Consumers are not consumers they are citizens.
I
think no word does a greater disservice to our way of life than the passive,
pathetic word “consumer”. Isn’t consumer really just another word for
everything in us that is open to persuasion and coercion from the outside?
We don’t consume products so much as we consume images and ideas.
The
word CITIZEN (move arrow) is just the opposite, isn’t it? Citizen is a word
that says, yes, we have a voice in
our affairs, we speak out, we might even write our legislators to demand that we
be allowed to elect our own lobbyists...that’s what citizen means to me.
Consumer
reminds me of a big, helpless baby waiting to be fed, blind to everything but
it’s immediate desires. WAAHHH! I want my MTV. I want my HDTV. I’m lovin it.
Always low prices. Have it your way. We’ll leave the light on for you.
So
if not – the word — consumer,
how then shall we describe ourselves? In what category of the file cabinet do we
belong? Shall we call ourselves citizens, workers, replicants, what??
Now
here we are in Warner Center, in the midst of the health care and insurance
industries....might there be a word
available ... that we could use to describe ourselves?
How
about provider? You ________are a provider of_____________. You _________are a
provider of __________ And ___________here is a provider of _______ Now we have
shifted the meaning back to focus on production and the value of the individual.

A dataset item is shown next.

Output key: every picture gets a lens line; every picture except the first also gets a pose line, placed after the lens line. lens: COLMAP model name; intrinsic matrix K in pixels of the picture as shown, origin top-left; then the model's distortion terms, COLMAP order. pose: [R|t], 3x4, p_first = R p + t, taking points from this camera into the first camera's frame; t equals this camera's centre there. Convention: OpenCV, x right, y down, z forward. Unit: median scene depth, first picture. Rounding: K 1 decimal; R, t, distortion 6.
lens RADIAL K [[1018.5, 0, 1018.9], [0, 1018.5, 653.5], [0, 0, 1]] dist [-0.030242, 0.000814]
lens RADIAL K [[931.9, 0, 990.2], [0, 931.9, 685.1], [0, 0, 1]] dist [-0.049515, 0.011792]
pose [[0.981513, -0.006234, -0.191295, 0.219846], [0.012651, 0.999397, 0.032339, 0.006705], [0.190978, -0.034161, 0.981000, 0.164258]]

You’re not a consumer, you’re a provider! We’ve changed the meaning
of you from passive to purposeful, from dead to alive!
So
Language is a tool, in fact, a machine, handed down to us by our parents, our
peers, and our culture. And the most prominent public speakers in any culture
form a locus of control of language.
It
is important to understand that The President, The congress, the supreme court,
and especially what we call THE MEDIA, each is at the center of a locus of
control ... of language.
Most
importantly, when the media freely accepts the words and labels handed to them
by the government or by paying sponsors, they become fully complicit in the
ideology contained in those words.
Terrorism
is one such word
Peacekeeper is another
Consumer
is another
and credit is still another.
These
are words heavily loaded with intent and prejudice as to their meaning, and
devoid of neutrality, meanings we too often take for granted.
So
Fellow Toastmasters, let me come back to the purpose why we are all here. If you
don’t write and speak, if you don’t control and initiate your own use of
language you are well on your way to submission, because someone else is going
to do your thinking for you.
When
we allow others to put the labels on the things we think about, when we allow
others to choose and define our words for us, we surrender control and become
consumers of language.
Let
me urge you tonight as a citizen be in charge of your language, and not to let
it control you.
By
being a Toastmaster, you are taking a sizable step in the right direction. Speak
up and really think creatively, independently, and intelligently about the
words, labels and symbols you use in your world.